Given task ▸ Which lines in the items below contain the string "roll"? Pull out each of those lines and copy it in full.

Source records
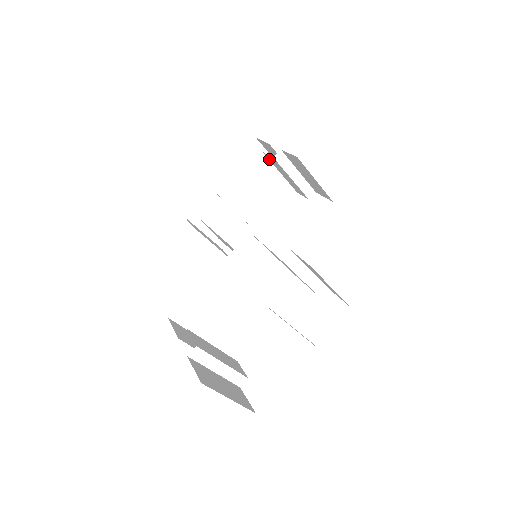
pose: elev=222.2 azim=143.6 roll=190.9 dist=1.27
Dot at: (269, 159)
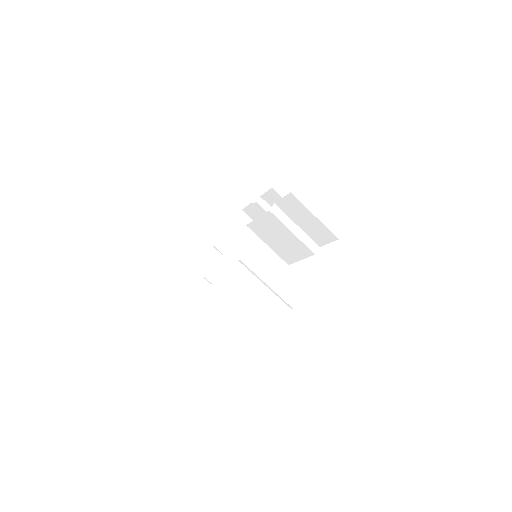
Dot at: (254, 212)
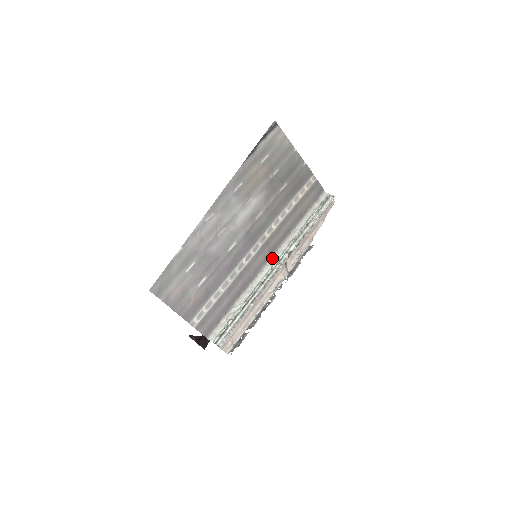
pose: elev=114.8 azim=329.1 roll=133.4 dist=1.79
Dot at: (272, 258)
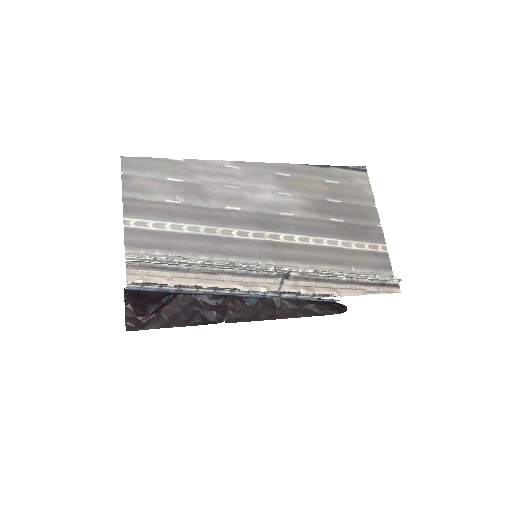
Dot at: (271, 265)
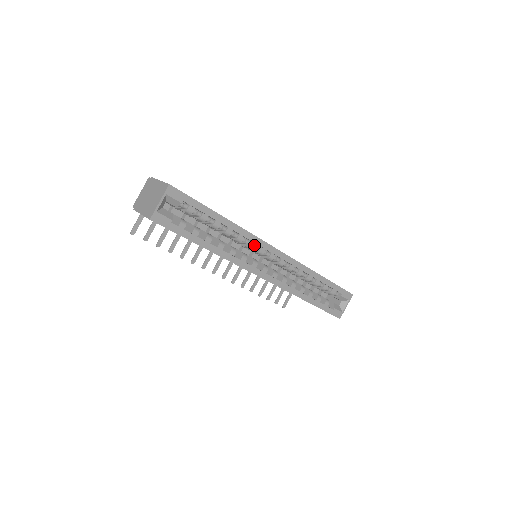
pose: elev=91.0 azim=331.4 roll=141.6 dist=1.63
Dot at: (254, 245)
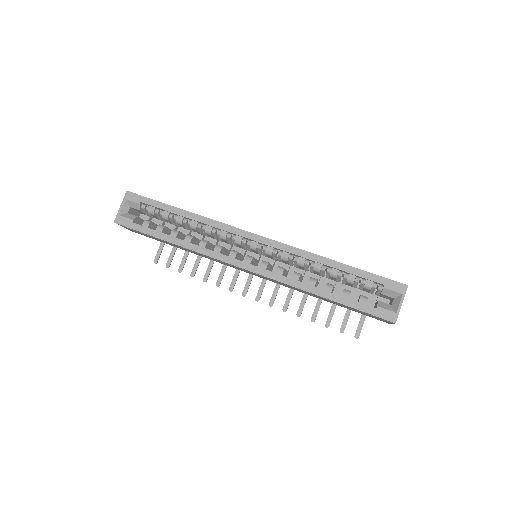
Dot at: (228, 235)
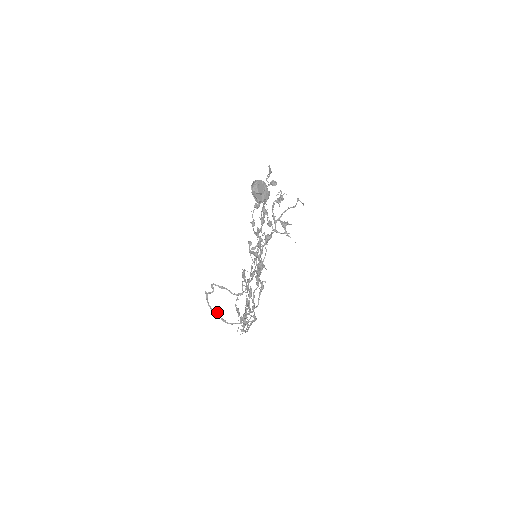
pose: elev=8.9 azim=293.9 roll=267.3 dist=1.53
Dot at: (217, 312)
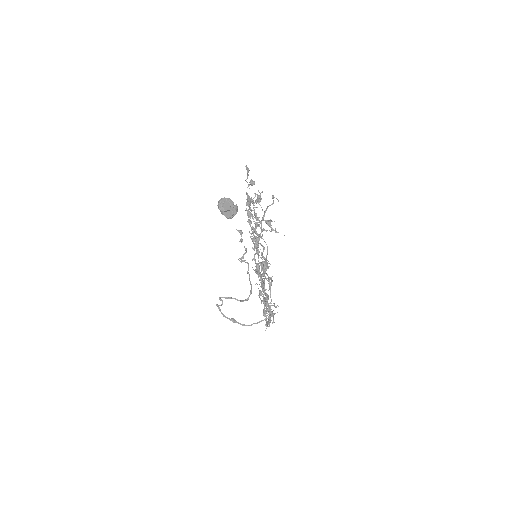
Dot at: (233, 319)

Solution below ▸
pose: elev=222.2 azim=143.6 roll=190.9 dist=1.27
pose: elev=114.8 azim=329.1 roll=133.4 dist=1.79
pose: elev=91.0 azim=331.4 roll=141.6 dist=1.63
pose: elev=8.9 azim=293.9 roll=267.3 dist=1.53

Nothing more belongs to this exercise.